I learned that donating blood does matter and makes a very real difference in people’s lives. My mom is a regular donor. I try to be. But we have thousands of blood donors to thank for gifting Andrew with the immunoglobin that saved him from his own malfunctioning system. I will always, always give blood because of it.
I learned that our families are amazing, swooping in at our time of need. Cooking, cleaning, pestering the nurses again and again. They brought sanity to an insane situation.
And I learned that I love my husband and he loves me, and to live without each other would be impossible. While he felt distant and alone, isolated from our everyday lives, I was overwhelmed by everything that needed to be done. Household chores felt like they didn’t just double but tripled. Everything felt challenging, cumbersome and pointless. How could I bother responding to emails while the person I care most about lies helpless in a hospital bed? What difference did it make if I remembered to cancel our dentist appointment or not? Or if I forgot to check the mail?
We know life goes on, and it will, and we will return to normal eventually, but this week — this test of our will, our strength, and our marriage — is a part of us now. It always will be.
About Us
We are young and just starting a family, with a baby due in December. Andrew has always, always been physically active. Formerly a football and rugby player and now a coach, he runs and hits the weights regularly. That’s why when, at the end of June, he began to feel strange sensations in his feet, we were surprised. And as the tingling sensation and numbness continued to spread — quickly — we were concerned.

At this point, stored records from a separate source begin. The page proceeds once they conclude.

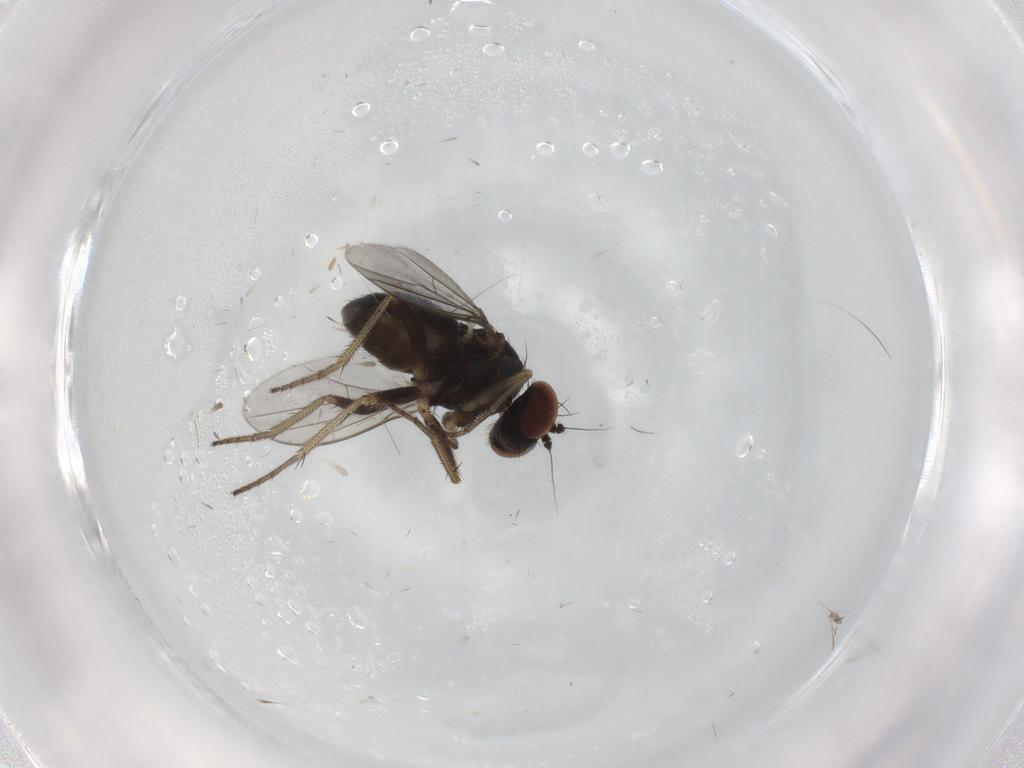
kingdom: Animalia
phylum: Arthropoda
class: Insecta
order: Diptera
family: Dolichopodidae
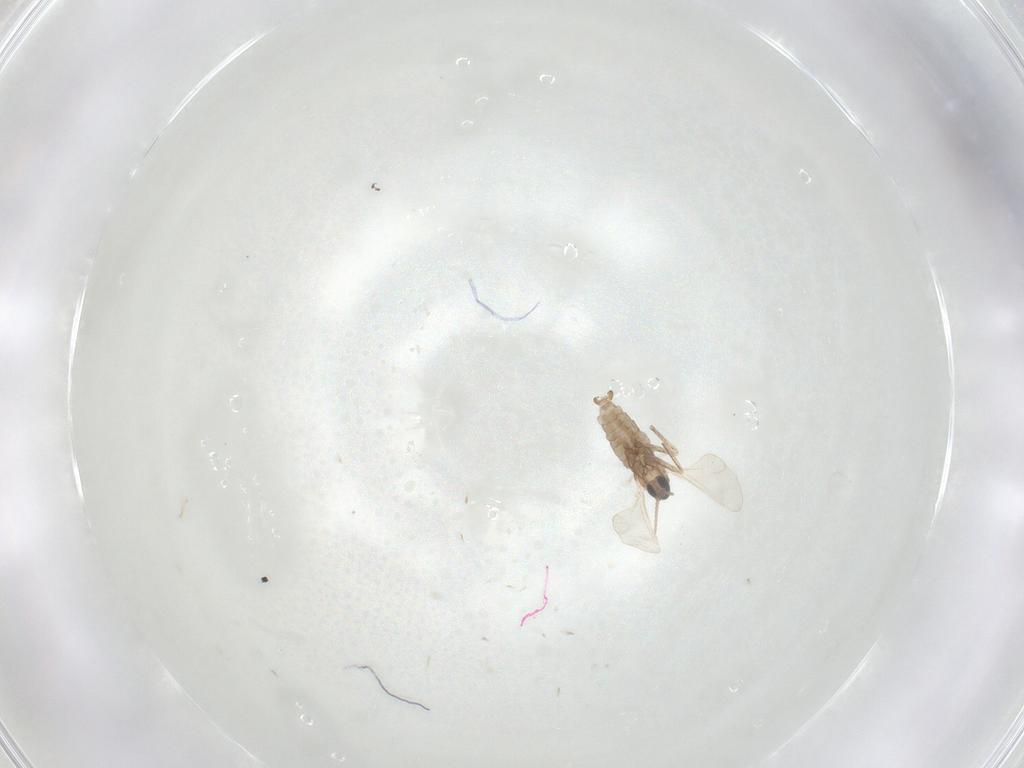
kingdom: Animalia
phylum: Arthropoda
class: Insecta
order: Diptera
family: Cecidomyiidae
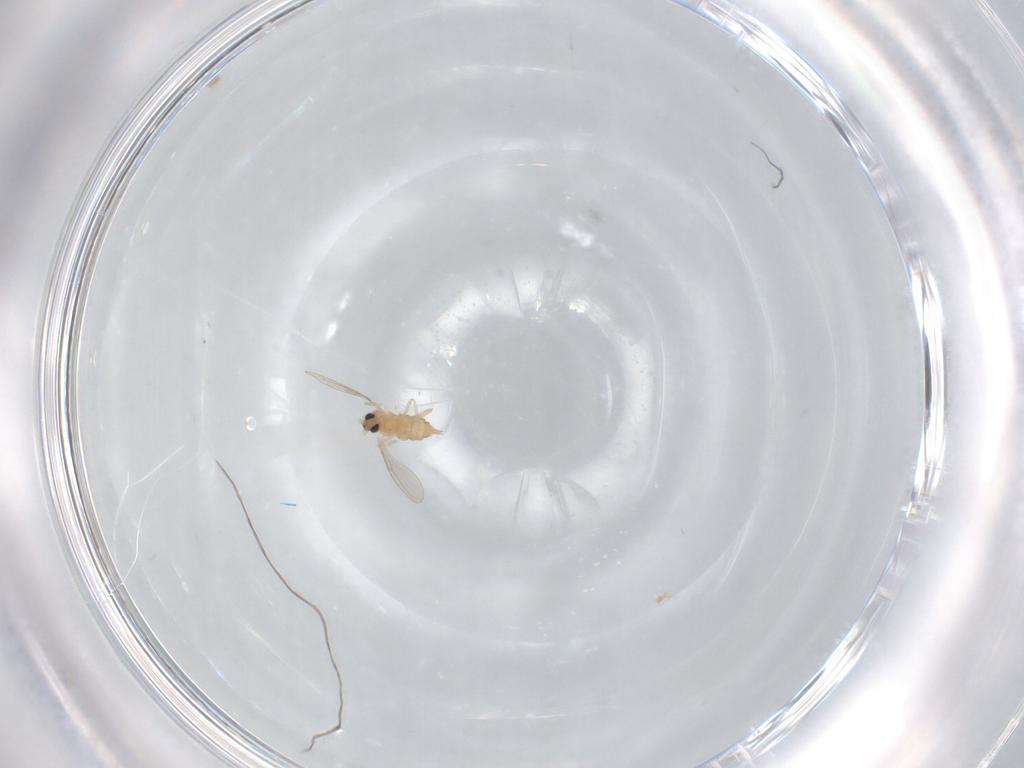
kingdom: Animalia
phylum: Arthropoda
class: Insecta
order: Diptera
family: Cecidomyiidae
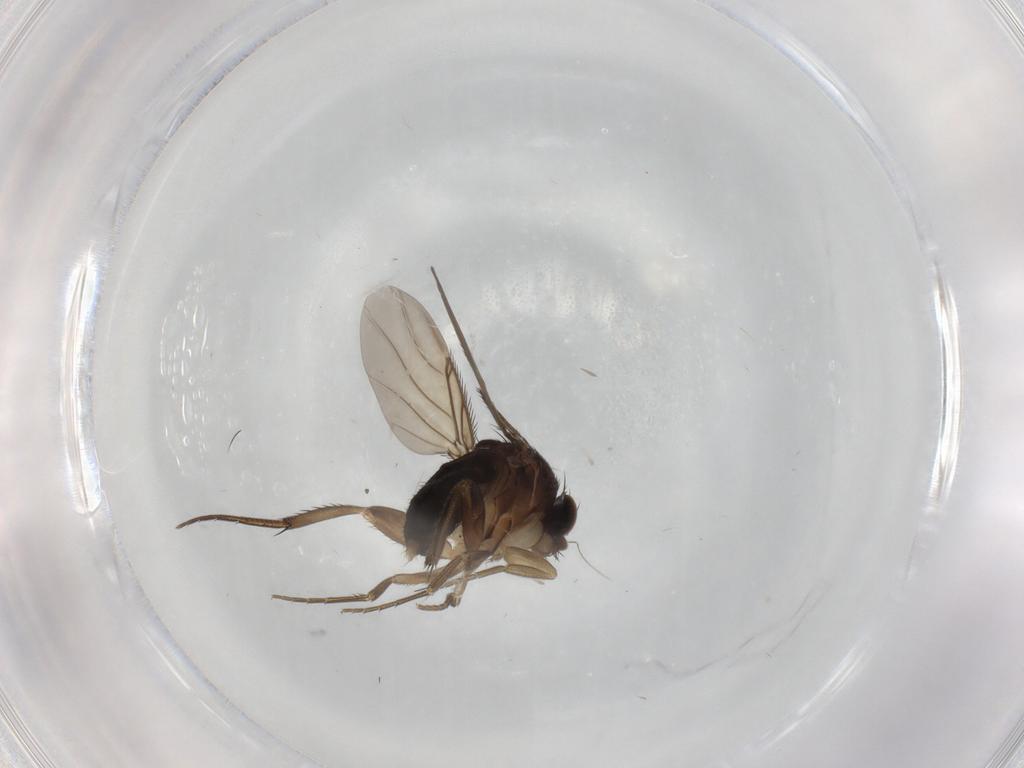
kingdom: Animalia
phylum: Arthropoda
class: Insecta
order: Diptera
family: Phoridae
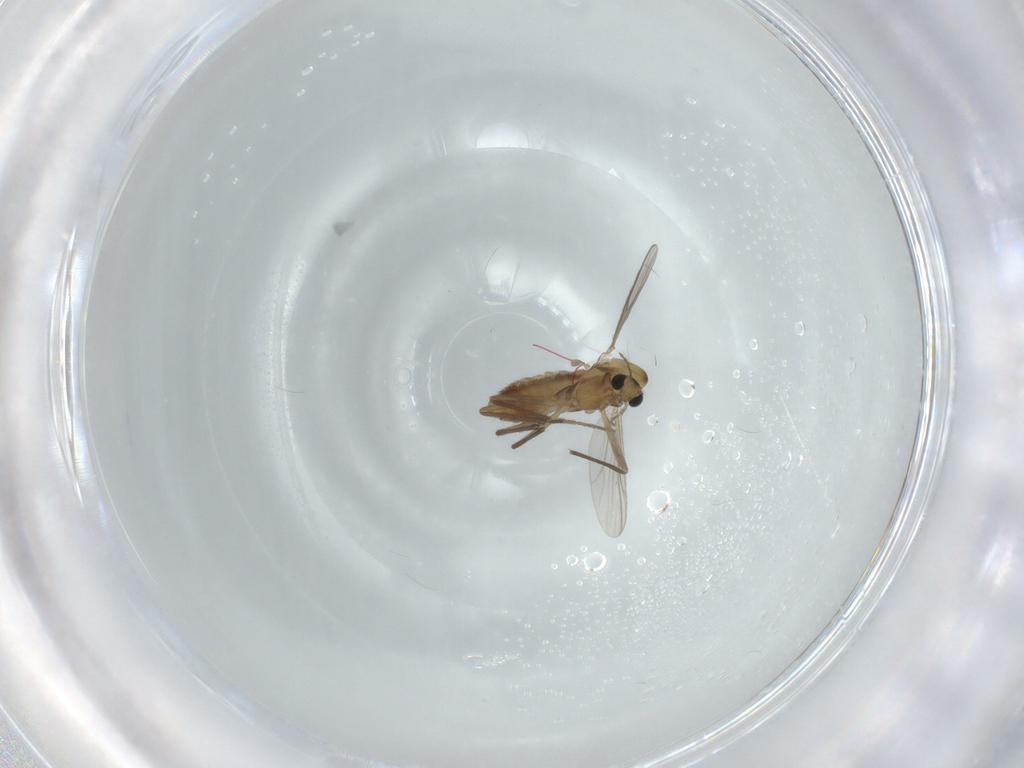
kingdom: Animalia
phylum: Arthropoda
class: Insecta
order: Diptera
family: Chironomidae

Only five days after his first symptoms appeared, a neurologist diagnosed Andrew with an autoimmune disorder called Guillain-Barré Syndrome. Two days later, he could not walk.
We were fortunate, though. Andrew’s insistence that something was wrong led him to return to the hospital three days in a row, something I don’t think many people would do. Because of that, he was diagnosed early, received early treatment, and avoided the horrifying and quickly-spreading effects that this rare syndrome can cause.
It has been a difficult journey, and it’s not over yet, though each day gets better. His recovery could take weeks or months, and there are some side effects that may never go away. Yet even if he does make a full recovery — and we have every reason to believe he will — our lives are forever changed because of it.